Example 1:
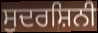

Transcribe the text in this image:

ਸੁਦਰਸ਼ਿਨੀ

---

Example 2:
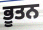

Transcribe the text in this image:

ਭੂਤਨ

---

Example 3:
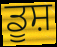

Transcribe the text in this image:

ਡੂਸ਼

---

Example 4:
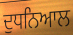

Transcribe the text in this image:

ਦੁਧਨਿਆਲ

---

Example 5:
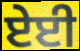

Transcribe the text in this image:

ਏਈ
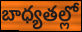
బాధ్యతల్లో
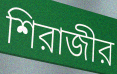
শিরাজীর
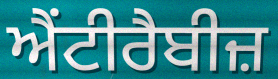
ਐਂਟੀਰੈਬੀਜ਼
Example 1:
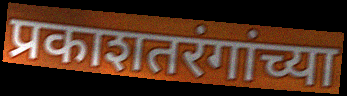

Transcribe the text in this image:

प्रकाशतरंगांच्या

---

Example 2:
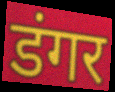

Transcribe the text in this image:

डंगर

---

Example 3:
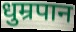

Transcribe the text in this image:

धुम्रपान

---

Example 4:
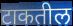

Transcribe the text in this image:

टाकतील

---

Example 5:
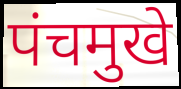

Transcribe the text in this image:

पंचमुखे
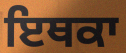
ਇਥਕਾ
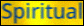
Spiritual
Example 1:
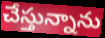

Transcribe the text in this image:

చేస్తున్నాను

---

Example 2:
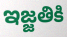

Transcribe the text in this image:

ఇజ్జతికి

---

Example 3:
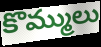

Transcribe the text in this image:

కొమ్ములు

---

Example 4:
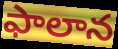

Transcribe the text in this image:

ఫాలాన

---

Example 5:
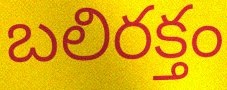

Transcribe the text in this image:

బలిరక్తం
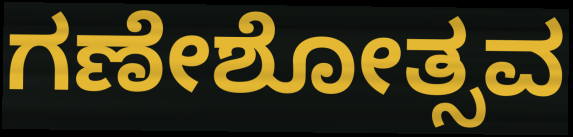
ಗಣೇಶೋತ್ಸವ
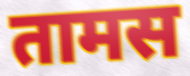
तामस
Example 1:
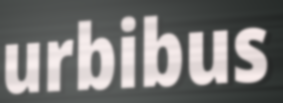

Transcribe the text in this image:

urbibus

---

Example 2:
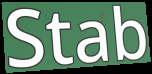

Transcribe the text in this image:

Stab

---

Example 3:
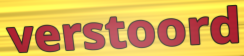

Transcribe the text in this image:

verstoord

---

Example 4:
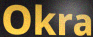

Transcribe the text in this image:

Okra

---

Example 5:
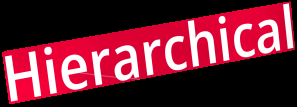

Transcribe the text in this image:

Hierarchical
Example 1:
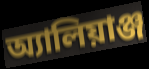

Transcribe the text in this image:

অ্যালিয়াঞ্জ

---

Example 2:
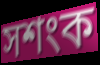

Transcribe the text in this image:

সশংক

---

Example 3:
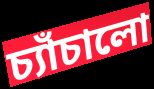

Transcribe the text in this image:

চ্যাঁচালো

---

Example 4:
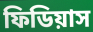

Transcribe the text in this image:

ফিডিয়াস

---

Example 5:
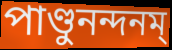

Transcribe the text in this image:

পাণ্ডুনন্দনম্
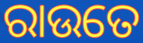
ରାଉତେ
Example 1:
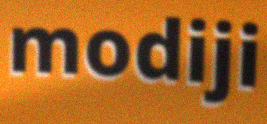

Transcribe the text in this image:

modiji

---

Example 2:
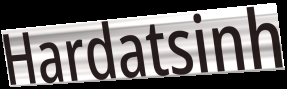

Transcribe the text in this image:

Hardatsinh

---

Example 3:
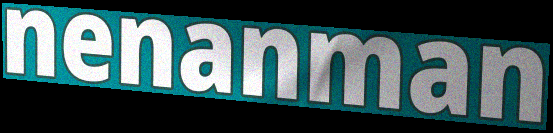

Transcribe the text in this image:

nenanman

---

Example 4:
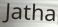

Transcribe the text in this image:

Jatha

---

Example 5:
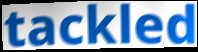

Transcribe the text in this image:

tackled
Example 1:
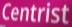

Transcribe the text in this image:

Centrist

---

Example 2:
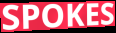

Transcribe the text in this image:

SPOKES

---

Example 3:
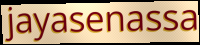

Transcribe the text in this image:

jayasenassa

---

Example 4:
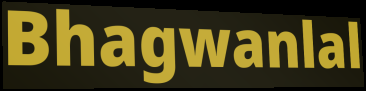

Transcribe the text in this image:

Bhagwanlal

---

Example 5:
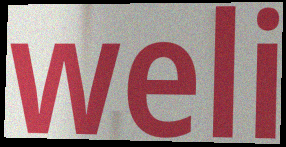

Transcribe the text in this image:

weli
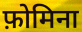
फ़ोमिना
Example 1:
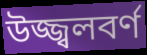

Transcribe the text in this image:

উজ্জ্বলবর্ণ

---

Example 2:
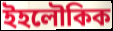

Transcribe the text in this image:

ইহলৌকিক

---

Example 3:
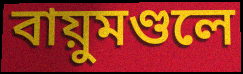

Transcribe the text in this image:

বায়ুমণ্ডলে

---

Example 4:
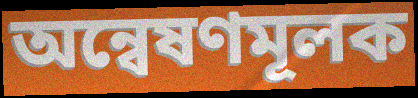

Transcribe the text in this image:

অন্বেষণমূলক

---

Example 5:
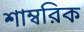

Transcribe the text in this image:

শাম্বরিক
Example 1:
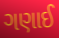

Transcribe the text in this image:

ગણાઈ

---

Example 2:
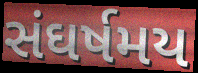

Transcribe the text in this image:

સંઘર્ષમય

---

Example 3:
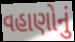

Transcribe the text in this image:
◆ ◆ ◆ ◆ ◆ ◆ ◆
Task statement: Every record should come back exactly as it is, though none of the pictures should.

Final answer:
Example 1:

Transcribe the text in this image:

ਸੁਦਰਸ਼ਿਨੀ

---

Example 2:

Transcribe the text in this image:

ਭੂਤਨ

---

Example 3:

Transcribe the text in this image:

ਡੂਸ਼

---

Example 4:

Transcribe the text in this image:

ਦੁਧਨਿਆਲ

---

Example 5:

Transcribe the text in this image:

ਏਈ
బాధ్యతల్లో
শিরাজীর
ਐਂਟੀਰੈਬੀਜ਼
Example 1:

Transcribe the text in this image:

प्रकाशतरंगांच्या

---

Example 2:

Transcribe the text in this image:

डंगर

---

Example 3:

Transcribe the text in this image:

धुम्रपान

---

Example 4:

Transcribe the text in this image:

टाकतील

---

Example 5:

Transcribe the text in this image:

पंचमुखे
ਇਥਕਾ
Spiritual
Example 1:

Transcribe the text in this image:

చేస్తున్నాను

---

Example 2:

Transcribe the text in this image:

ఇజ్జతికి

---

Example 3:

Transcribe the text in this image:

కొమ్ములు

---

Example 4:

Transcribe the text in this image:

ఫాలాన

---

Example 5:

Transcribe the text in this image:

బలిరక్తం
ಗಣೇಶೋತ್ಸವ
तामस
Example 1:

Transcribe the text in this image:

urbibus

---

Example 2:

Transcribe the text in this image:

Stab

---

Example 3:

Transcribe the text in this image:

verstoord

---

Example 4:

Transcribe the text in this image:

Okra

---

Example 5:

Transcribe the text in this image:

Hierarchical
Example 1:

Transcribe the text in this image:

অ্যালিয়াঞ্জ

---

Example 2:

Transcribe the text in this image:

সশংক

---

Example 3:

Transcribe the text in this image:

চ্যাঁচালো

---

Example 4:

Transcribe the text in this image:

ফিডিয়াস

---

Example 5:

Transcribe the text in this image:

পাণ্ডুনন্দনম্
ରାଉତେ
Example 1:

Transcribe the text in this image:

modiji

---

Example 2:

Transcribe the text in this image:

Hardatsinh

---

Example 3:

Transcribe the text in this image:

nenanman

---

Example 4:

Transcribe the text in this image:

Jatha

---

Example 5:

Transcribe the text in this image:

tackled
Example 1:

Transcribe the text in this image:

Centrist

---

Example 2:

Transcribe the text in this image:

SPOKES

---

Example 3:

Transcribe the text in this image:

jayasenassa

---

Example 4:

Transcribe the text in this image:

Bhagwanlal

---

Example 5:

Transcribe the text in this image:

weli
फ़ोमिना
Example 1:

Transcribe the text in this image:

উজ্জ্বলবর্ণ

---

Example 2:

Transcribe the text in this image:

ইহলৌকিক

---

Example 3:

Transcribe the text in this image:

বায়ুমণ্ডলে

---

Example 4:

Transcribe the text in this image:

অন্বেষণমূলক

---

Example 5:

Transcribe the text in this image:

শাম্বরিক
Example 1:

Transcribe the text in this image:

ગણાઈ

---

Example 2:

Transcribe the text in this image:

સંઘર્ષમય

---

Example 3:

Transcribe the text in this image:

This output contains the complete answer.